U.S. Workforce Recovery
We've updated our monthly workforce analysis to include last week's Employment Report for September. The unemployment rate fell to 4.2%, and the number of new nonfarm jobs (a relatively volatile number subject to extensive revisions) came in at -33K.
The Unemployment Rate
The closely watched headline unemployment rate is a calculation of the percentage of the Civilian Labor Force, age 16 and older, that is currently unemployed. Let's put this metric into its historical context. The first chart below illustrates this monthly data point since 1990.
In the latest report, this indicator fell to 4.2%. The age 16+ population increased by 205 thousand, and the labor force (the employed and unemployed actively seeking employment) increased by 575 thousand. The number of employed increased by 906 thousand and the ranks of the unemployed decreased by 331 thousand.
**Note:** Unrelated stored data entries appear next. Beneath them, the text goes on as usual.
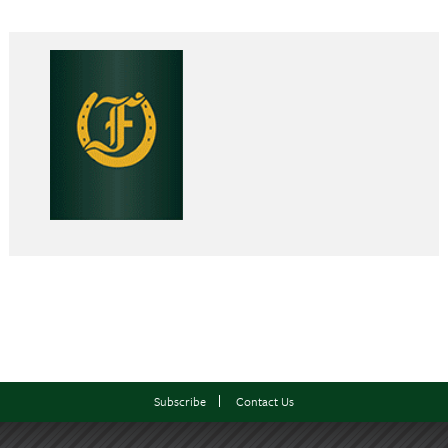
Subscribe
Contact Us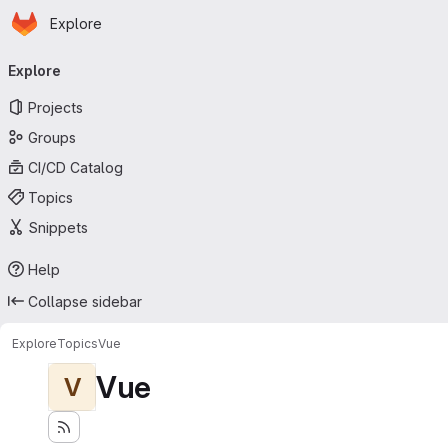
Homepage
Skip to main content
Explore
Primary navigation
Explore
Projects
Groups
CI/CD Catalog
Topics
Snippets
Help
Collapse sidebar
Explore
Topics
Vue
Vue
V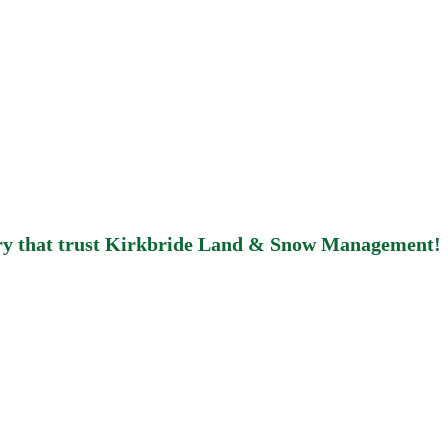
bury that trust Kirkbride Land & Snow Management!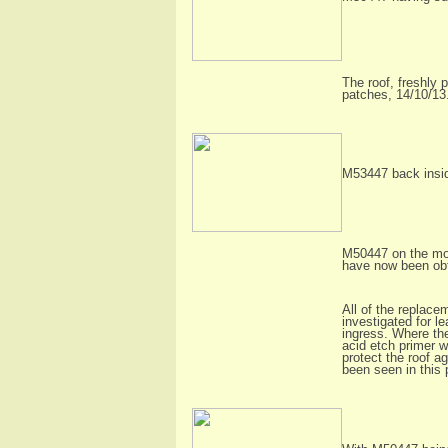
The roof, freshly 
patches, 14/10/13
M53447 back insid
M50447 on the move
have now been ob
All of the replace
investigated for l
ingress. Where th
acid etch primer w
protect the roof a
been seen in this 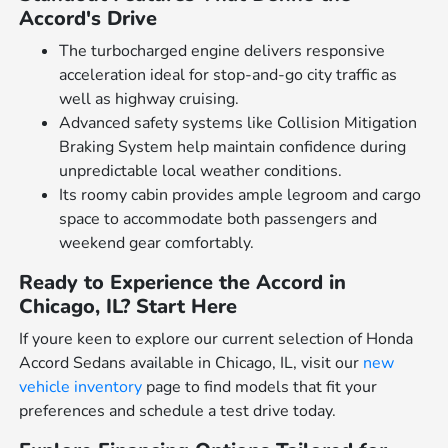
Accord's Drive
The turbocharged engine delivers responsive
acceleration ideal for stop-and-go city traffic as
well as highway cruising.
Advanced safety systems like Collision Mitigation
Braking System help maintain confidence during
unpredictable local weather conditions.
Its roomy cabin provides ample legroom and cargo
space to accommodate both passengers and
weekend gear comfortably.
Ready to Experience the Accord in
Chicago, IL? Start Here
If youre keen to explore our current selection of Honda
Accord Sedans available in Chicago, IL, visit our
new
vehicle inventory
page to find models that fit your
preferences and schedule a test drive today.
Unemployment in the Prime Age Group
Let's look at the same statistic for the core workforce, ages 25-54. This cohort leaves out the employment volatility of the high-school and college years, the lower employment of the retirement years and also the age 55-64 decade when many in the workforce begin transitioning to retirement ... for example, two income households that downsize into one-income households.
In the latest report, this indicator fell to 3.6% (to one decimal place) from the previous month. The cohort population increased by 32 thousand and the labor force increased by 257 thousand. The breakdown of the growth is an increase of 663 thousand employed and a 406 thousand decrease in the unemployed. Most of the increased labor force growth was due to the increase in the number employed and the low population increase.